Second, cytokines, such as IL-6 and TNFα are reported as a bridge between inflammation and insulin resistance. IL-6 has been proposed to be one of the mediators that link chronic inflammation to glucose intolerance and insulin resistance. In the present study, we observed protective effects of alantolactone, a sesquiterpene lactone isolated from Inula helenium against IL-6 induced inflammation and glucose intolerance in association with myokine expressions. Alantolactone has been reported to have anti-inflammatory and anti-cancer effects through IL-6-induced STAT3 signalling pathway. Prolonged IL-6 exposure also increased expression of TLR4, involved in inflammation in the skeletal muscle, thus the underlying mechanisms were investigated. We observed dysregulation of glucose uptake and suppression of AKT phosphorylation after prolonged IL-6 treatment

however, pretreatment with alantolactone activated AKT phosphorylation and improved glucose uptake. Alantolactone also attenuated IL-6-stimulated STAT3 phosphorylation, followed by an increase in expression of negative regulator SOCS3. Furthermore, IL-6-induced expression of pathogen recognition receptor, TLR4, was also suppressed by alantolactone pretreatment. Post-silencing of STAT3 using siRNA approach, IL-6-stimulated siRNA-STAT3 improved glucose uptake and suppressed TLR4 gene expression. Taken together, we propose that, as a STAT3-SOCS3 inhibitor, alantolactone, improves glucose uptake in the skeletal followed by inhibition of the TLR4 gene expression. Lastly, alantolactone suppressed IL-6 induced pro-inflammatory myokines, IL-6, TNFα and MCP-1. Therefore, alantolactone can be a promising candidate for the treatment of inflammation-associated glucose intolerance and insulin resistance.

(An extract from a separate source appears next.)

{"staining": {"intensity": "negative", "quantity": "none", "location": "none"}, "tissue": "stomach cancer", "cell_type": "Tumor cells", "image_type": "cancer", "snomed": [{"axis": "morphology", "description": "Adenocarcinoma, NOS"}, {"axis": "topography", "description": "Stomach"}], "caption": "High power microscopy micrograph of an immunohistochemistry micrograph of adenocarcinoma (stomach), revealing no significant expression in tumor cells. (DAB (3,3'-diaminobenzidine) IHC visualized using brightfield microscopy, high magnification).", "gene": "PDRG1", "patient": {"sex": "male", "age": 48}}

Third, adipocytes, together with macrophages create a crosstalk between inflammation and insulin resistance. Resident macrophages are surrounded by adipocytes that constantly release free fatty acids (FFAs) via lipolysis. FFAs such as palmitate activate macrophages and pro-inflammatory adipokines such as IL-6, TNFα and MCP-1, consequently alter their function. This research aimed to evaluate the potency of alantolactone in reducing palmitate-induced glucose intolerance, fat accumulation, and inflammation in 3T3-L1 adipocytes. In vitro obese model was constructed by adipocyte-macrophage co-culture system (3T3-L1-RAW264.7). This study observed that palmitate and co-culture system reduced glucose uptake and increased fat accumulation, which indicated dysfunctional adipocytes. Alantolactone pretreatment reversed these changes by increasing glucose uptake and attenuating fat accumulation in a dose-dependent manner (P < 0.05). Palmitate and co-culture model activated JNK and IKKβ/α phosphorylation, and increased the levels of pro-inflammatory adipokines (TNFα, IL-6, and MCP-1). Alantolactone treatment selectively reduced JNK and TLR4 gene expression, suggesting inhibition of TLR4-JNK signalling. Alantolactone also reduced macrophage infiltration associated chemkines MCP-1 and cytokine IL-6 in both adipocyte and adipocyte-macrophage co-culture system. Our study showed that palmitate treatment led to adipocyte dysfunction and inflammation

however, alantolactone improved palmitate-induced glucose intolerance and inflammation. These findings suggest that alantolactone may inhibit obesity-induced insulin resistance and improve glucose homeostasis and inflammation in the adipose tissues.

Overall, this study suggests capillarisin and alantolactone, as pro-inflammatory adipokines and myokines regulators, are promising therapeutic agents for inflammation associated metabolic disorders in the skeletal muscle and adipose tissue.